69Carew, Mairéad. Tara and the Ark of the Covenant: A Search for the Ark of the Covenant by British Israelites on the Hill of Tara (1899-1902). Dublin: Discovery Programme/Royal Irish Academy, 2003, p. 13.
The author explains, "The 'latter days' were the last days of history, in which the British Israelites believed themselves to be living as they awaited the 'millennium.'"
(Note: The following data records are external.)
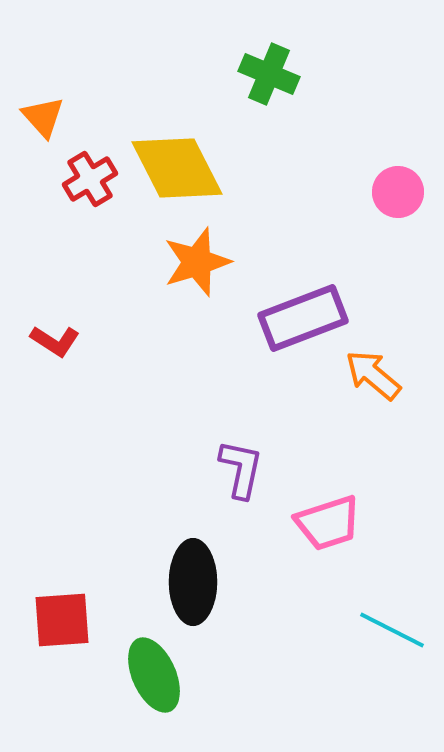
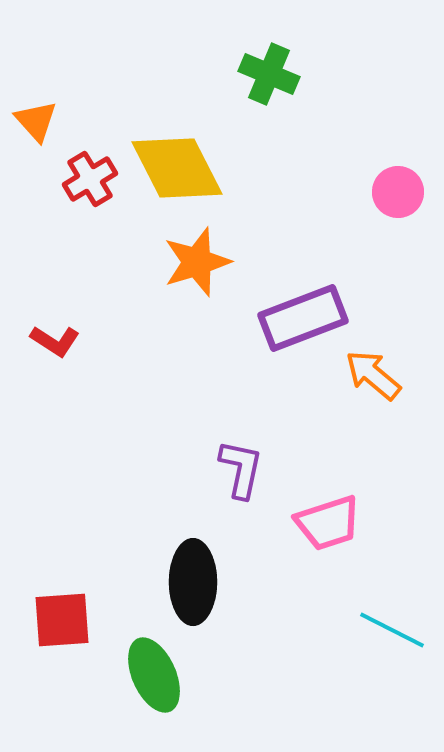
orange triangle: moved 7 px left, 4 px down
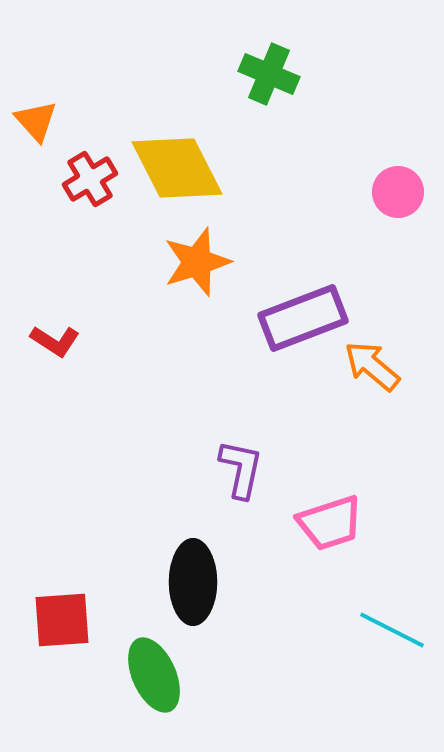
orange arrow: moved 1 px left, 9 px up
pink trapezoid: moved 2 px right
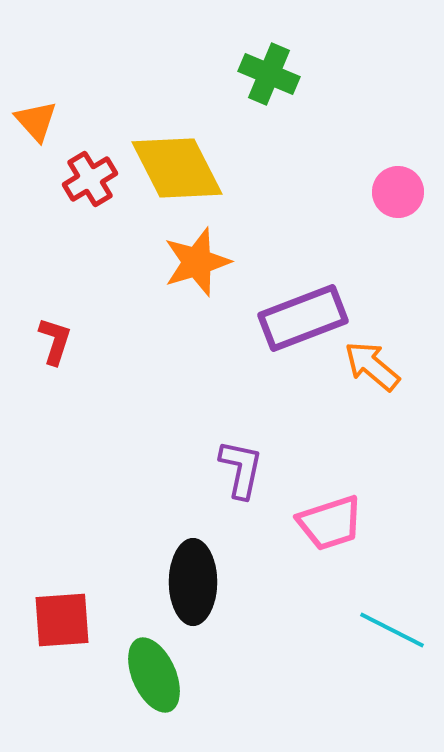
red L-shape: rotated 105 degrees counterclockwise
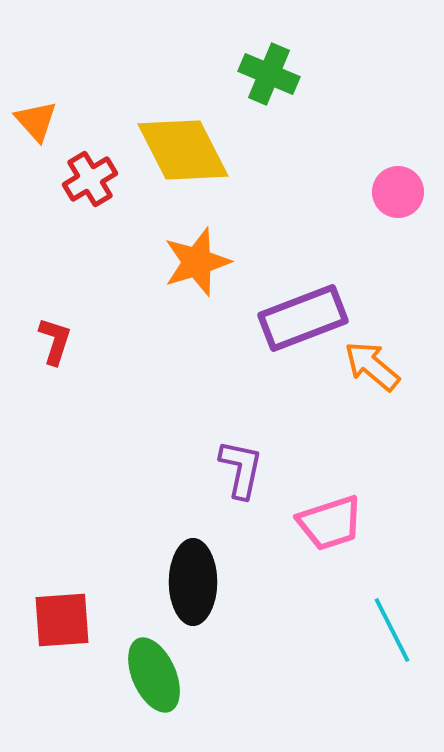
yellow diamond: moved 6 px right, 18 px up
cyan line: rotated 36 degrees clockwise
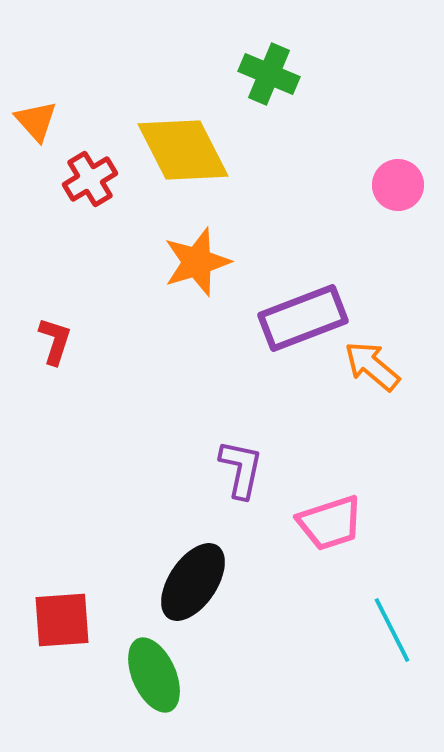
pink circle: moved 7 px up
black ellipse: rotated 34 degrees clockwise
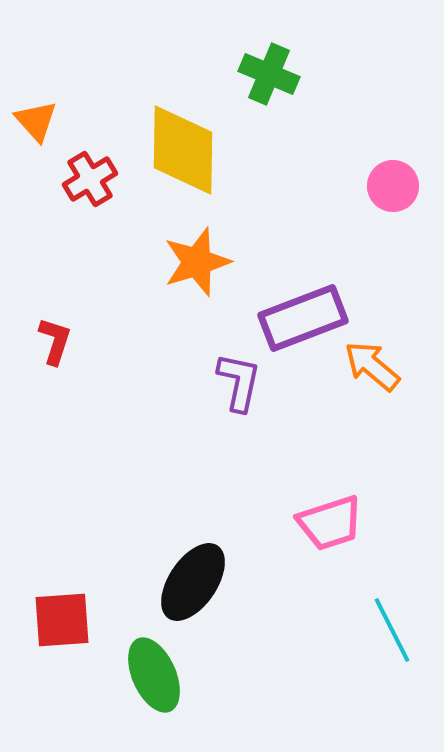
yellow diamond: rotated 28 degrees clockwise
pink circle: moved 5 px left, 1 px down
purple L-shape: moved 2 px left, 87 px up
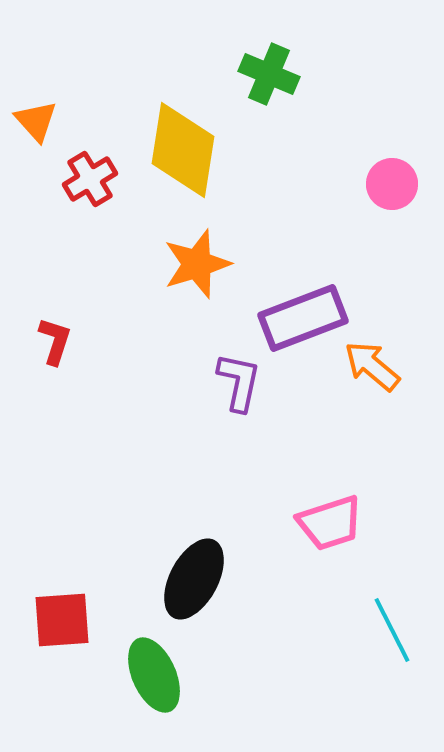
yellow diamond: rotated 8 degrees clockwise
pink circle: moved 1 px left, 2 px up
orange star: moved 2 px down
black ellipse: moved 1 px right, 3 px up; rotated 6 degrees counterclockwise
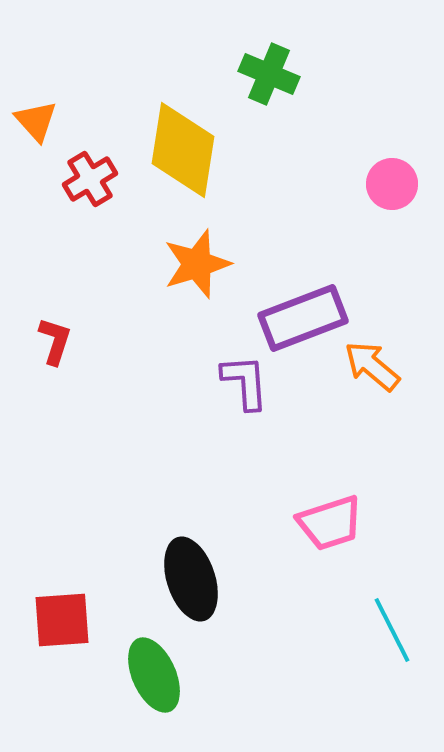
purple L-shape: moved 6 px right; rotated 16 degrees counterclockwise
black ellipse: moved 3 px left; rotated 46 degrees counterclockwise
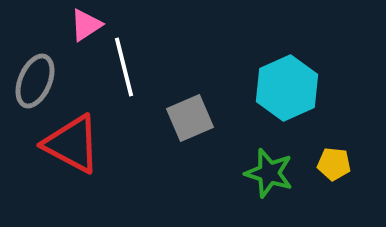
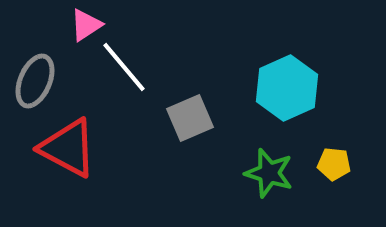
white line: rotated 26 degrees counterclockwise
red triangle: moved 4 px left, 4 px down
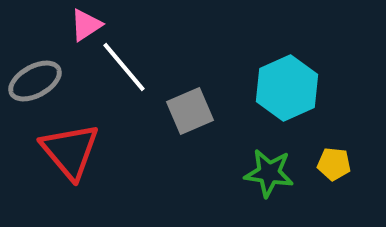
gray ellipse: rotated 38 degrees clockwise
gray square: moved 7 px up
red triangle: moved 2 px right, 3 px down; rotated 22 degrees clockwise
green star: rotated 9 degrees counterclockwise
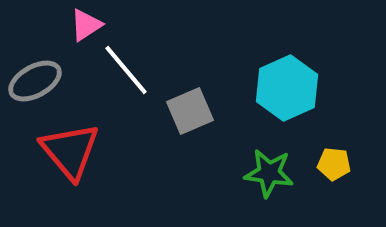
white line: moved 2 px right, 3 px down
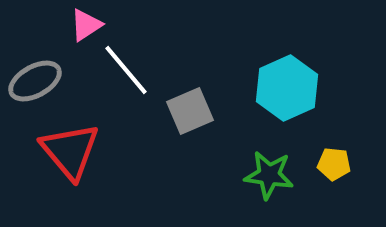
green star: moved 2 px down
Carew discusses the role of Irish Freemasons in their support of the search for the Ark of the Covenant. After the decline of the traditional craft stonemasons’ leadership of the Freemasons, the groups were largely taken over by “speculative masons” who were not themselves craftsmen, but who were interested in architectural traditions. In England and Ireland, these Protestant Freemasons in the Victorian era had various belief systems “as diverse as numerology, astrology, the Tarot, the occult, Pyramidism, Celticism and Druidism.” With Druidism in particular, these Freemasons found a link with Israel, claiming in their publication that "ideas and customs in sacred and social matters" of the Druids "were similar to those of Israel." This concept also linked the "descendants of Israel, the British-Israelites, with the ancient site of Tara.” (p. 31) However, most of the Irish Freemasons would not have regrded Tara in the same way as the British-Israelites. Their interest, rather, was only in the Ark of the Covenant due to its significance to them as a symbol. The British-Israelites, on the other hand, were interested in tracing their lineage through the rulers of Tara. (p. 36)
As the website "Bad Archaeology" put it, "...the British-Israelites had made their mark in the long and inglorious history of mad, bad and otherwise god-crazed archaeology." (Moshenska, Gabriel, and James Doeser. "The British Israelites." Bad Archaeology, 11 Sept. 2011, www.badarchaeology.com/religious-delusions/the-british-israelites/.)